2. The Board of Directors shall fill vacancies of office which occur during the regular term using the following:

a) Any of the nine (9) Regional Director vacancies shall be filled in a method determined by the members of the region.

b) Office of the President vacancy will be filled by the President-Elect for the remainder of that term.

c) Office of the Past-President vacancy will be appointed by the President for the remainder of that term.

d) Office of the President-Elect vacancy will be appointed by the President for the remainder of that term.

3. The Board of Directors may remove an officer upon two-thirds (2/3) vote of the Board of Directors.

Section 5: Election of Executive Committee Officers

a. Nominees for the Executive Committee must be Active Members

b. A nominating committee shall be appointed by the Board of Directors at least thirty (30) days before the annual meeting and instructed in their duties at the time of appointment.

1. The nominating committee shall present, through the chairman, the nominees for the office of President-Elect.

2. At the time of this nominating committee report, the presiding officer shall call for additional nominations from the floor, and any such nominations shall be placed on the ballot.

3. Immediately upon adjournment of the annual meeting, a ballot prepared by the SAM office shall be distributed to all active members, digitally. Members shall return their digital ballot within two weeks (14 days). All counting of the ballots shall be reconciled by the SAM office and the one receiving a majority of votes cast shall be named President-Elect. If there is no such majority, the Past-President will prepare a second ballot with the names of the two receiving the most votes and repeat the digital balloting.
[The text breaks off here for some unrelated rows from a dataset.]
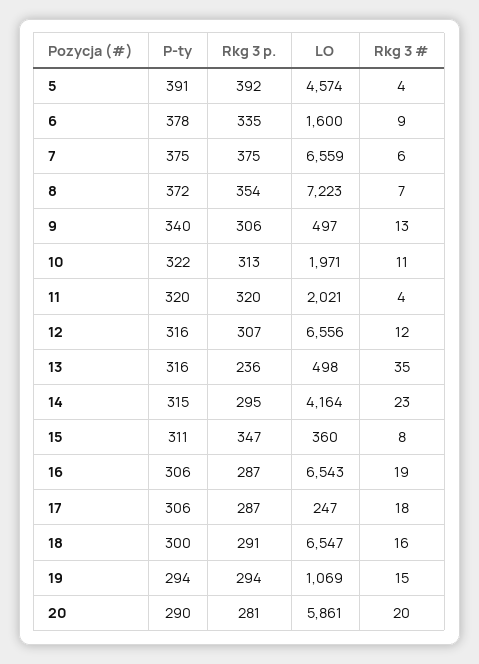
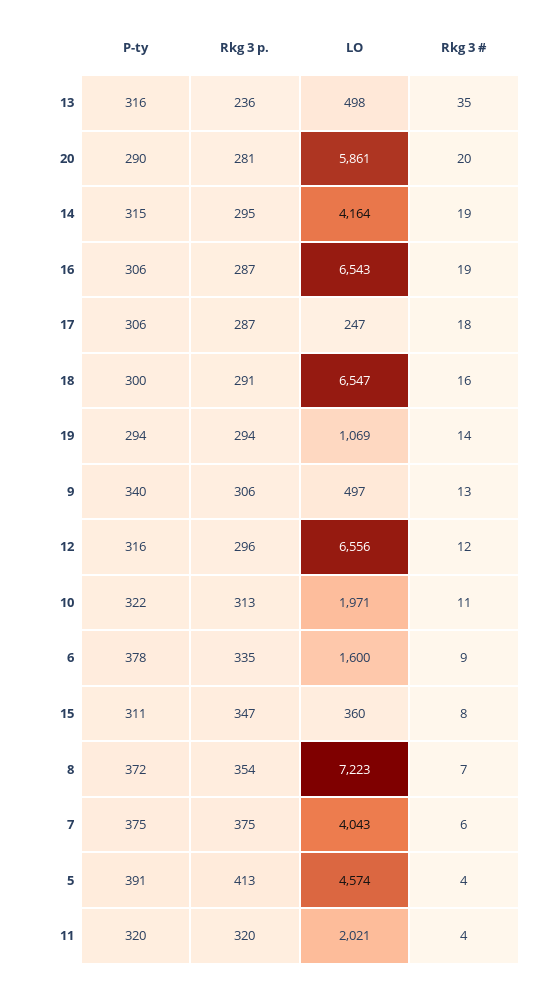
  {
    "P-ty": {
      "5": 391,
      "6": 378,
      "7": 375,
      "8": 372,
      "9": 340,
      "10": 322,
      "11": 320,
      "12": 316,
      "13": 316,
      "14": 315,
      "15": 311,
      "16": 306,
      "17": 306,
      "18": 300,
      "19": 294,
      "20": 290
    },
    "Rkg 3 p.": {
-     "5": 392,
+     "5": 413,
      "6": 335,
      "7": 375,
      "8": 354,
      "9": 306,
      "10": 313,
      "11": 320,
-     "12": 307,
+     "12": 296,
      "13": 236,
      "14": 295,
      "15": 347,
      "16": 287,
      "17": 287,
      "18": 291,
      "19": 294,
      "20": 281
    },
    "LO": {
      "5": 4574,
      "6": 1600,
-     "7": 6559,
+     "7": 4043,
      "8": 7223,
      "9": 497,
      "10": 1971,
      "11": 2021,
      "12": 6556,
      "13": 498,
      "14": 4164,
      "15": 360,
      "16": 6543,
      "17": 247,
      "18": 6547,
      "19": 1069,
      "20": 5861
    },
    "Rkg 3 #": {
      "5": 4,
      "6": 9,
      "7": 6,
      "8": 7,
      "9": 13,
      "10": 11,
      "11": 4,
      "12": 12,
      "13": 35,
-     "14": 23,
+     "14": 19,
      "15": 8,
      "16": 19,
      "17": 18,
      "18": 16,
-     "19": 15,
+     "19": 14,
      "20": 20
    }
  }

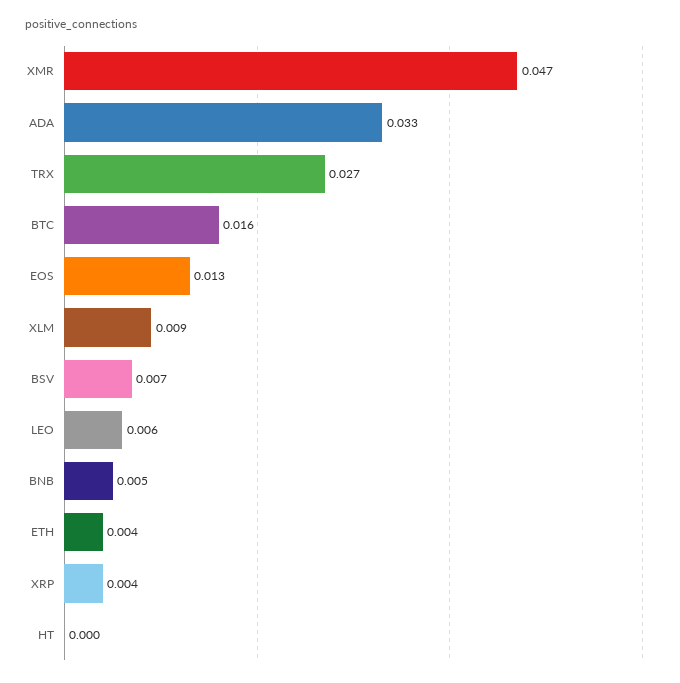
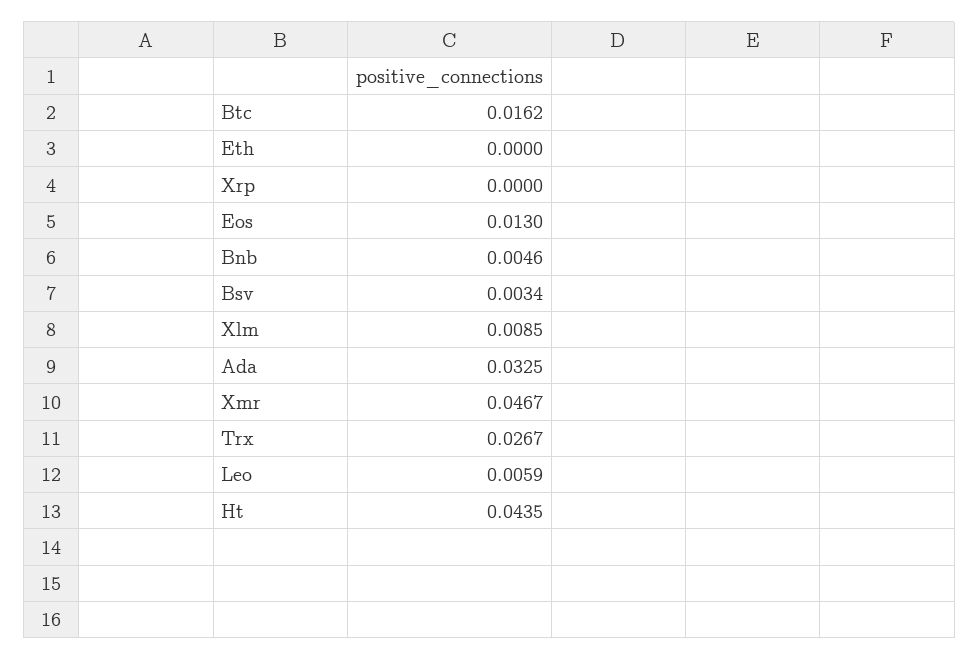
  {
    "XMR": 0.0467,
    "ADA": 0.0325,
    "TRX": 0.0267,
    "BTC": 0.0162,
    "EOS": 0.013,
    "XLM": 0.0085,
-   "BSV": 0.007,
+   "BSV": 0.0034,
    "LEO": 0.0059,
    "BNB": 0.0046,
-   "ETH": 0.004,
+   "ETH": 0,
-   "XRP": 0.004,
+   "XRP": 0,
-   "HT": 0
+   "HT": 0.0435
  }

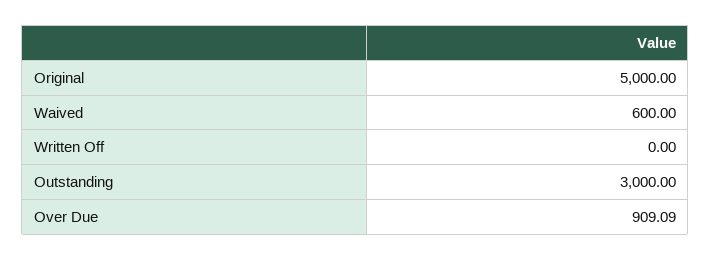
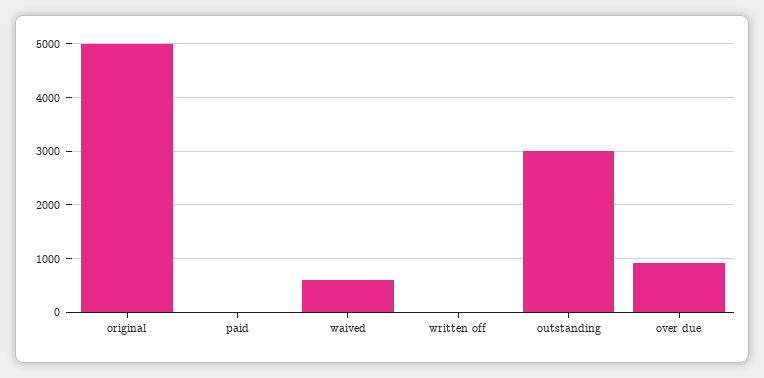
  {
    "Original": 5000,
    "Waived": 600,
    "Written Off": 0,
    "Outstanding": 3000,
-   "Over Due": 909.09
+   "Over Due": 909.09,
+   "paid": 0
  }

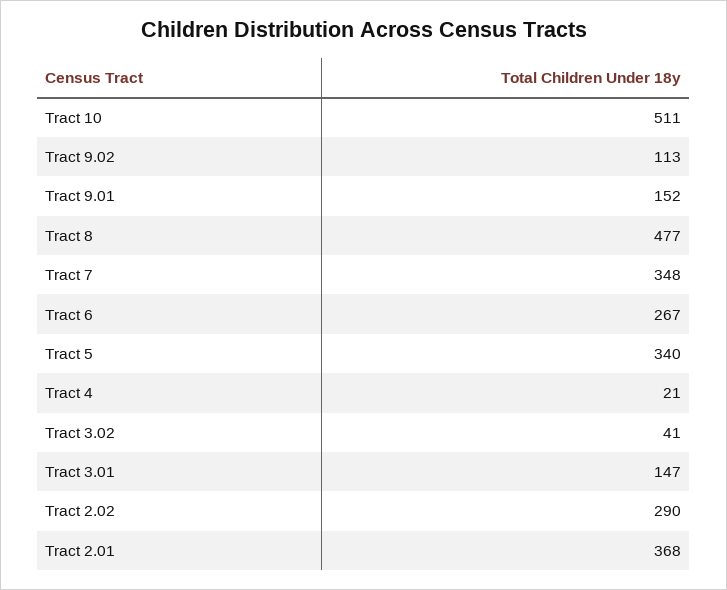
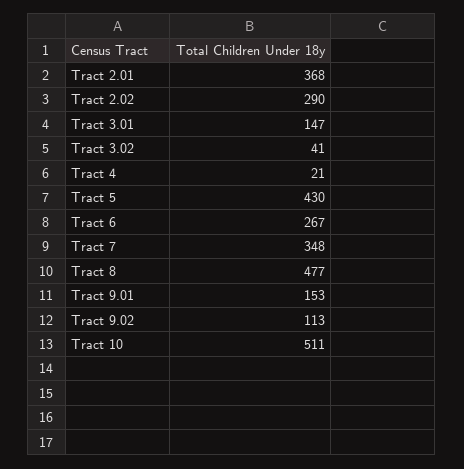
  {
    "Tract 10": 511,
    "Tract 9.02": 113,
-   "Tract 9.01": 152,
+   "Tract 9.01": 153,
    "Tract 8": 477,
    "Tract 7": 348,
    "Tract 6": 267,
-   "Tract 5": 340,
+   "Tract 5": 430,
    "Tract 4": 21,
    "Tract 3.02": 41,
    "Tract 3.01": 147,
    "Tract 2.02": 290,
    "Tract 2.01": 368
  }

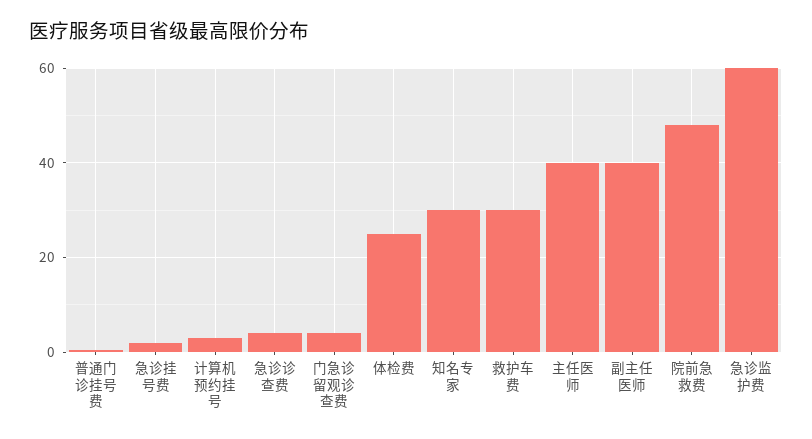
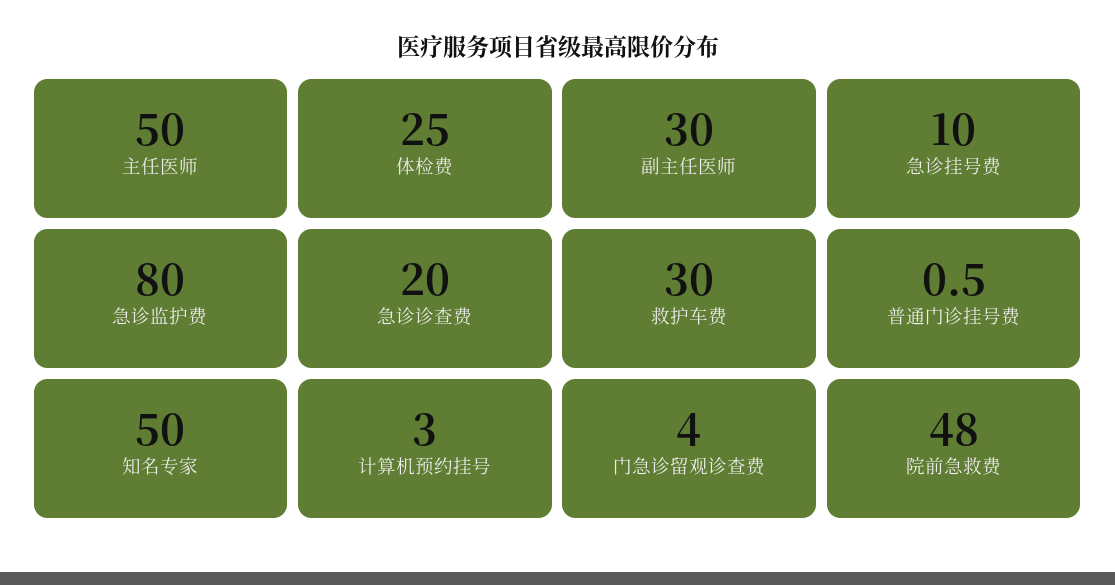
  {
    "普通门诊挂号费": 0.5,
-   "急诊挂号费": 2,
+   "急诊挂号费": 10,
    "计算机预约挂号": 3,
-   "急诊诊查费": 4,
+   "急诊诊查费": 20,
    "门急诊留观诊查费": 4,
    "体检费": 25,
-   "知名专家": 30,
+   "知名专家": 50,
    "救护车费": 30,
-   "主任医师": 40,
+   "主任医师": 50,
-   "副主任医师": 40,
+   "副主任医师": 30,
    "院前急救费": 48,
-   "急诊监护费": 60
+   "急诊监护费": 80
  }

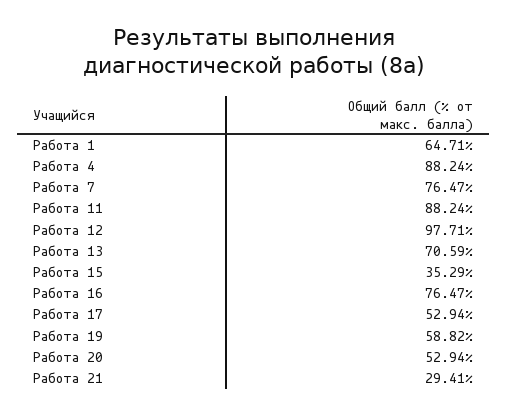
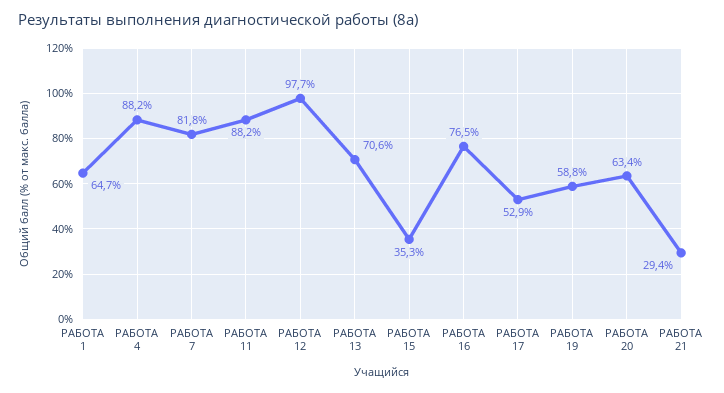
  {
    "Работа 1": 64.71,
    "Работа 4": 88.24,
-   "Работа 7": 76.47,
+   "Работа 7": 81.8,
    "Работа 11": 88.24,
    "Работа 12": 97.71,
    "Работа 13": 70.59,
    "Работа 15": 35.29,
    "Работа 16": 76.47,
    "Работа 17": 52.94,
    "Работа 19": 58.82,
-   "Работа 20": 52.94,
+   "Работа 20": 63.4,
    "Работа 21": 29.41
  }

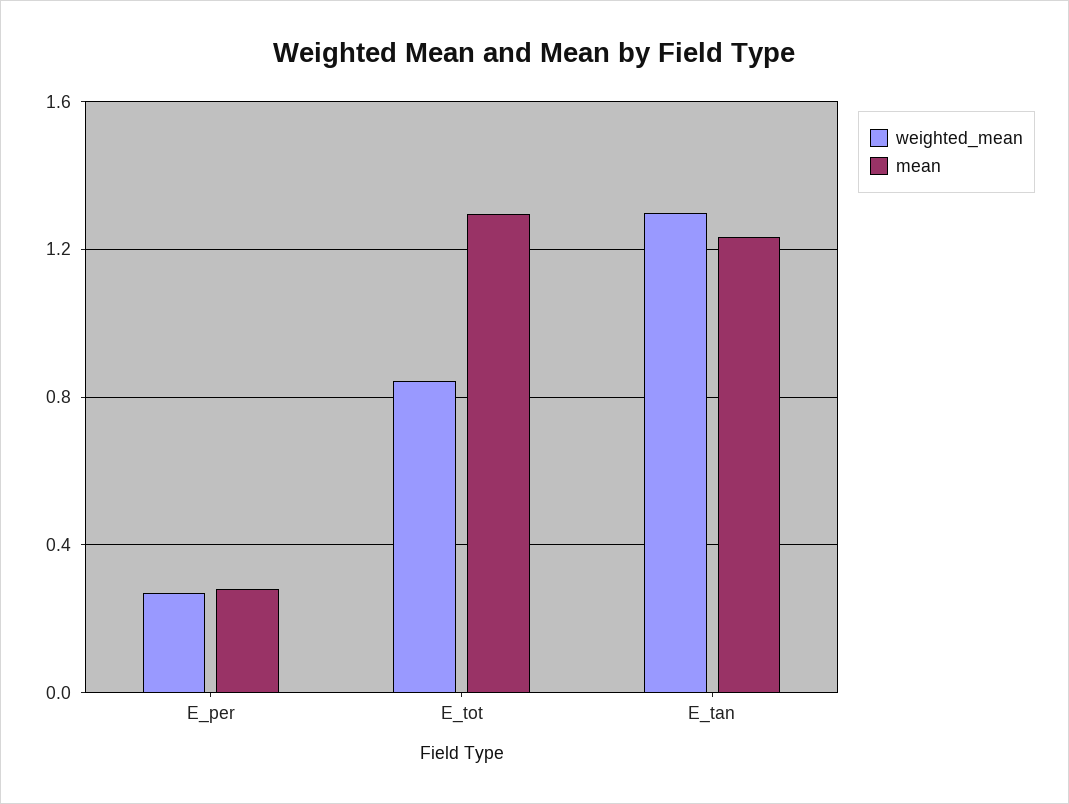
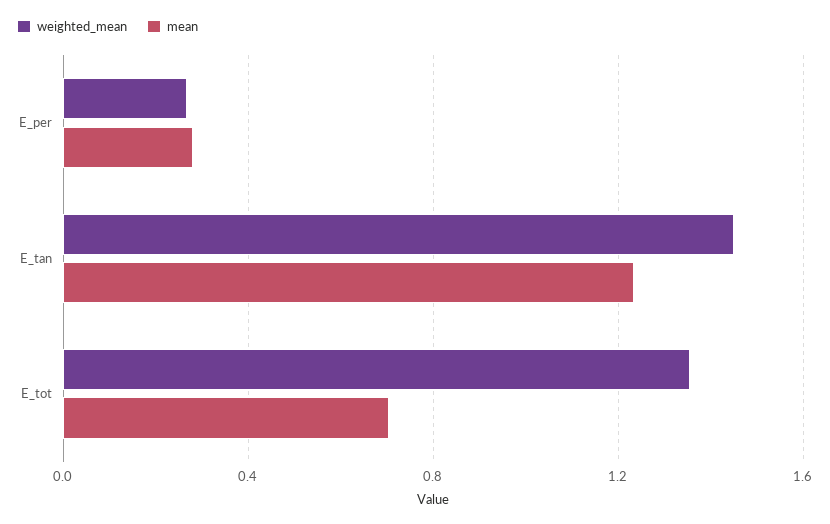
  {
    "weighted_mean": {
      "E_per": 0.25,
-     "E_tot": 0.85,
+     "E_tot": 1.35,
-     "E_tan": 1.3
+     "E_tan": 1.45
    },
    "mean": {
      "E_per": 0.3,
-     "E_tot": 1.3,
+     "E_tot": 0.7,
      "E_tan": 1.25
    }
  }

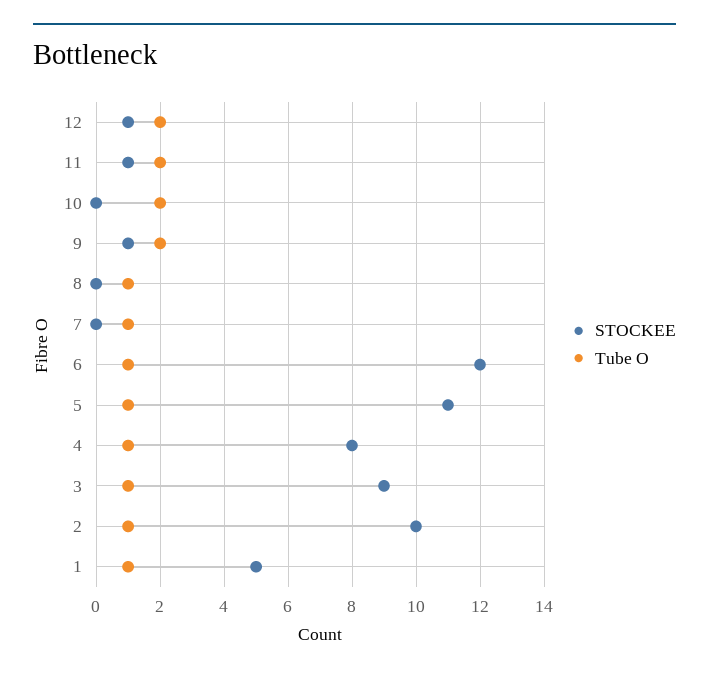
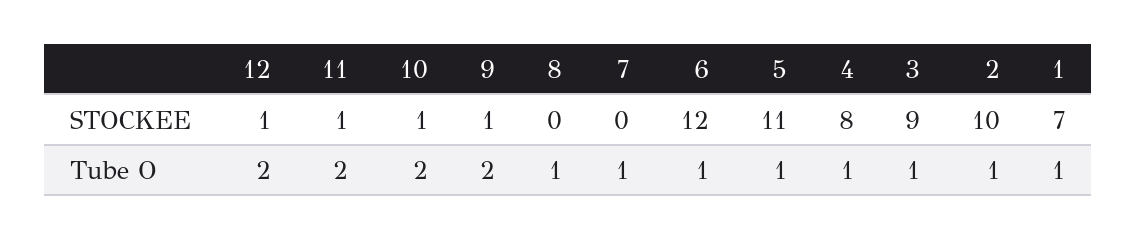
  {
    "STOCKEE": {
      "12": 1,
      "11": 1,
-     "10": 0,
+     "10": 1,
      "9": 1,
      "8": 0,
      "7": 0,
      "6": 12,
      "5": 11,
      "4": 8,
      "3": 9,
      "2": 10,
-     "1": 5
+     "1": 7
    },
    "Tube O": {
      "12": 2,
      "11": 2,
      "10": 2,
      "9": 2,
      "8": 1,
      "7": 1,
      "6": 1,
      "5": 1,
      "4": 1,
      "3": 1,
      "2": 1,
      "1": 1
    }
  }

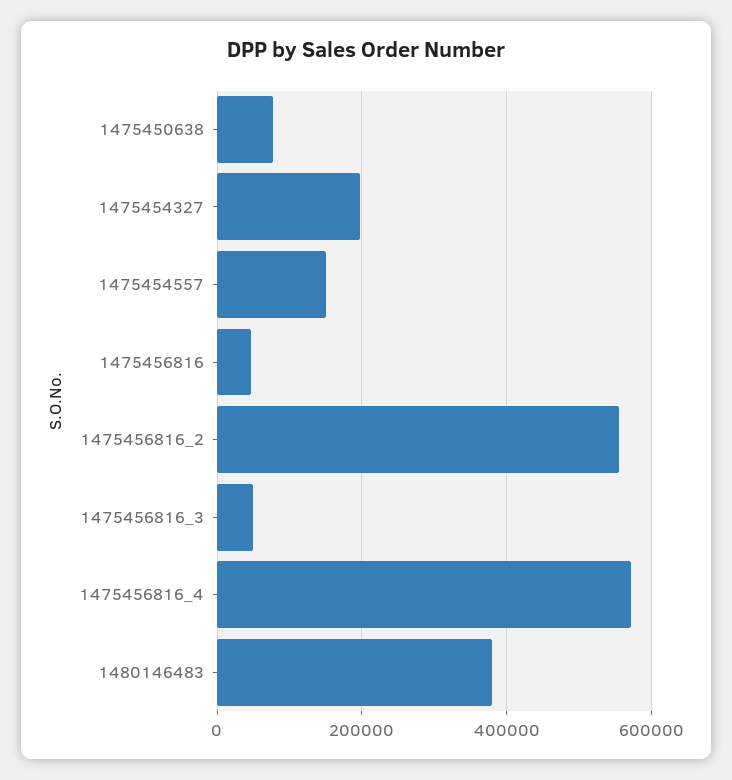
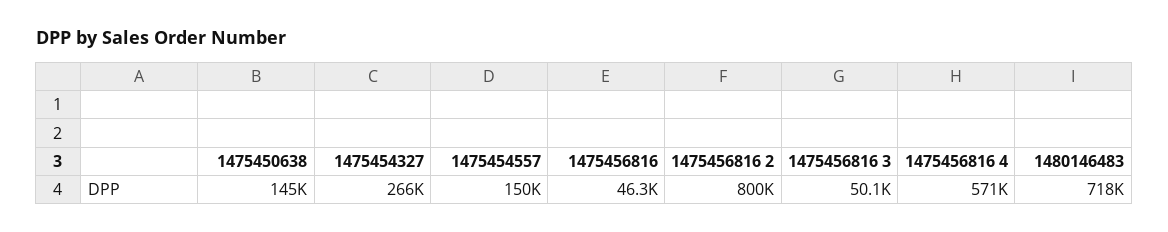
  {
-   "1475450638": 80000,
+   "1475450638": 145000,
-   "1475454327": 200000,
+   "1475454327": 266000,
    "1475454557": 150000,
    "1475456816": 46300,
-   "1475456816_2": 560000,
+   "1475456816_2": 800000,
    "1475456816_3": 50100,
    "1475456816_4": 571000,
-   "1480146483": 380000
+   "1480146483": 718000
  }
The one receiving the highest vote count shall be named President-Elect.

c. The President-Elect shall automatically succeed the office of President.

ARTICLE V AMENDMENTS

All proposed amendments to this Constitution shall be submitted in writing to the Board of Directors. The Board of Directors shall report the action taken on such proposed amendments to the membership at the next regular meeting of the membership. Such report shall specify that the Board of Directors recommends, does not recommend, or reports without prejudice such amendments. A two-thirds (2/3) vote of the Active and Affiliate Members present at a properly scheduled meeting with a quorum present shall be required for adoption of any amendment.

ARTICLE VI

This Constitution shall take effect January 1, 2013.

ARTICLE VII POLLING MEMBERSHIP BY MAIL OR ELECTRONIC MECHANISM

The Board of Directors or designee may conduct special studies and referendum ballots by mail or electronic mechanism.

ARTICLE VIIISUPPORTING CANDIDATES FOR PUBLIC OFFICE

The Board of Directors or any members shall take no stand in the name of the organization for or against any candidate for public office unless specifically authorized and duly approved in a regularly called meeting. All candidates may be given identical questions and their answers publicized without comment.

ARTICLE IX DISSOLUTION OF ORGANIZATION

In event of dissolution of this organization, all monies in the treasury wherever deposited or located, shall, after payment of all outstanding indebtedness, be distributed to the paid active membership of record for the immediately preceding year.

BYLAWS:

A quorum of the Board of Directors is defined as half plus one of the established board.

 

For meetings of the membership, a quorum shall be defined as those Members entitled to vote and in attendance.